Oleh Jamaludin Wiartakusumah
Keindahan panorama Tatar Sunda membuatnya mendapat julukan Parahyangan atau Priangan, yang berarti tempat para dewa. Konfigurasi alam Priangan tersusun dari pegunungan dan lembah yang menciptakan kontras tinggi-rendah, aneka warna alam berupa gradasi warna dedaunan dan pepohonan, membentuk hutan yang membungkus gunung, ditambah dengan sungai yang mengalir dari gunung ke lembah. Di atasnya matahari tropis menyinari setiap hari sepanjang tahun sehingga semua terang benderang.

DAFTAR TUGAS -
• A. Tuliskan kembali kutipan tentang Priangan, semuanya dari "Oleh Jamaludin Wiartakusumah" ke bawah sampai "semua terang benderang.", dengan mengganti nama "Tatar Sunda" menjadi "Bumi Sunda".
• B. Jawablah pertanyaan berikut berdasarkan kutipan tentang Priangan.
(i) Apa arti julukan Parahyangan atau Priangan?
(ii) Ke mana sungai mengalir dari gunung?
(iii) Apa yang menyinari setiap hari sepanjang tahun?

BAHAN YANG DISEDIAKAN -
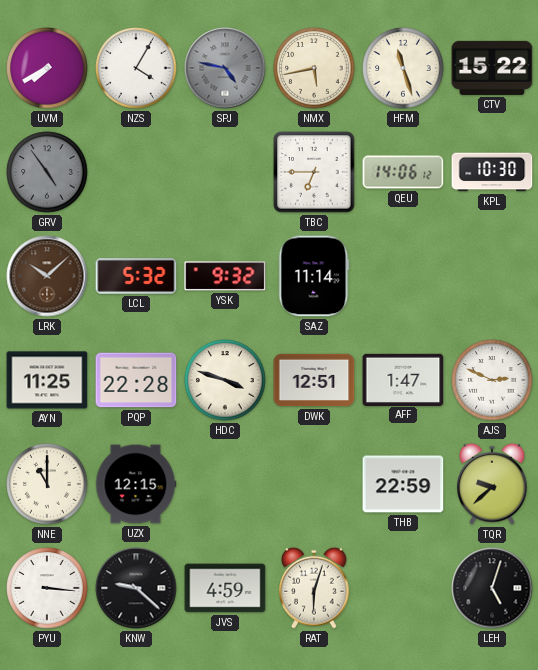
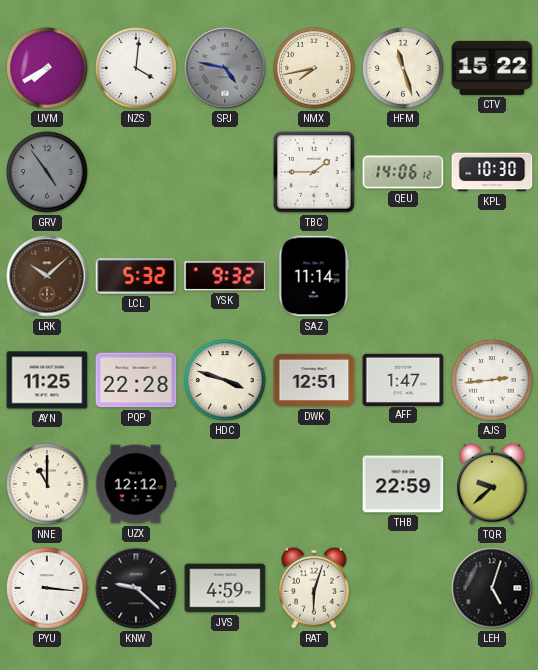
NZS: 4:05 -> 4:01
NMX: 5:43 -> 7:43
TBC: 6:45 -> 1:45
AJS: 2:49 -> 2:44
UZX: 12:15 -> 12:12
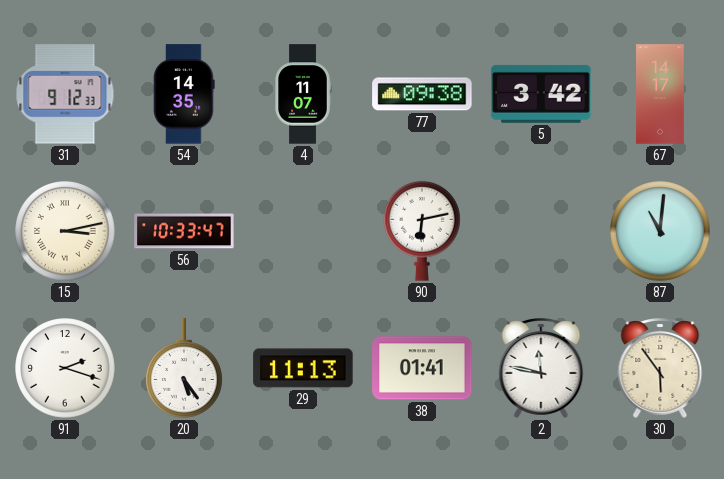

JAWABAN TIAP TUGAS -
• A.
Oleh Jamaludin Wiartakusumah
Keindahan panorama Bumi Sunda membuatnya mendapat julukan Parahyangan atau Priangan, yang berarti tempat para dewa. Konfigurasi alam Priangan tersusun dari pegunungan dan lembah yang menciptakan kontras tinggi-rendah, aneka warna alam berupa gradasi warna dedaunan dan pepohonan, membentuk hutan yang membungkus gunung, ditambah dengan sungai yang mengalir dari gunung ke lembah. Di atasnya matahari tropis menyinari setiap hari sepanjang tahun sehingga semua terang benderang.

• B.
(i) Tempat para dewa.
(ii) Ke lembah.
(iii) Matahari tropis.